> _THE INPUT_
-*-

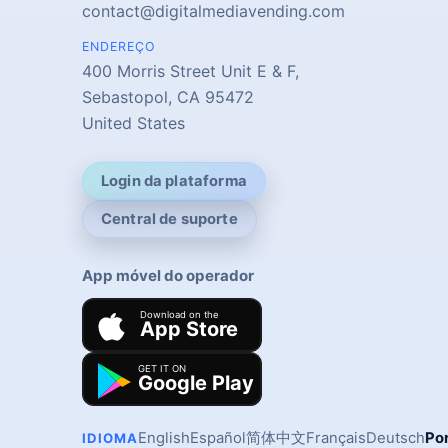
contact@digitalmediavending.com
ENDEREÇO
400 Morris Street Unit E & F,
Sebastopol, CA 95472
United States
Login da plataforma
Central de suporte
App móvel do operador
English
Español
简体中文
Français
Deutsch
Por
IDIOMA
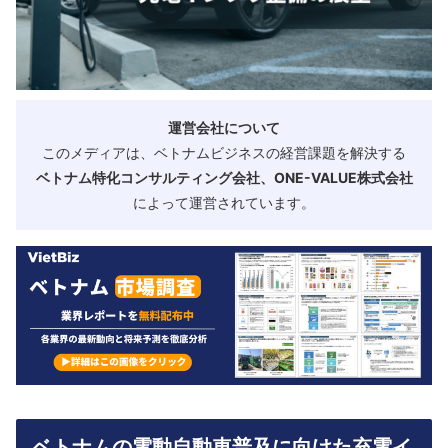
運営会社について
このメディアは、ベトナムビジネスの経営課題を解決する
ベトナム特化コンサルティング会社、ONE-VALUE株式会社
によって運営されています。
ベトナムの電動自動車普及に向けた充電イ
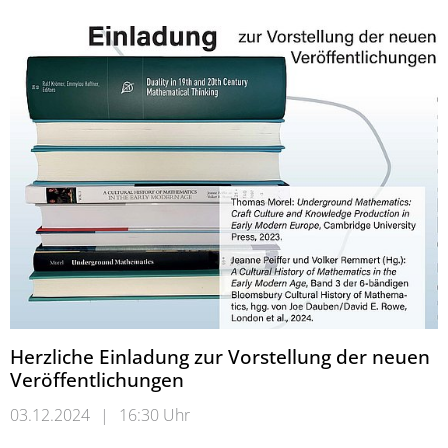
Herzliche Einladung zur Vorstellung der neuen
Veröffentlichungen
03.12.2024
|
16:30 Uhr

-*-

> _EXERCISE GOAL_
Print the full listing exactly, dropping the pictures.

> _EXERCISE ANSWER_
contact@digitalmediavending.com
ENDEREÇO
400 Morris Street Unit E & F,
Sebastopol, CA 95472
United States
Login da plataforma
Central de suporte
App móvel do operador
English
Español
简体中文
Français
Deutsch
Por
IDIOMA
運営会社について
このメディアは、ベトナムビジネスの経営課題を解決する
ベトナム特化コンサルティング会社、ONE-VALUE株式会社
によって運営されています。
ベトナムの電動自動車普及に向けた充電イ
Herzliche Einladung zur Vorstellung der neuen
Veröffentlichungen
03.12.2024
|
16:30 Uhr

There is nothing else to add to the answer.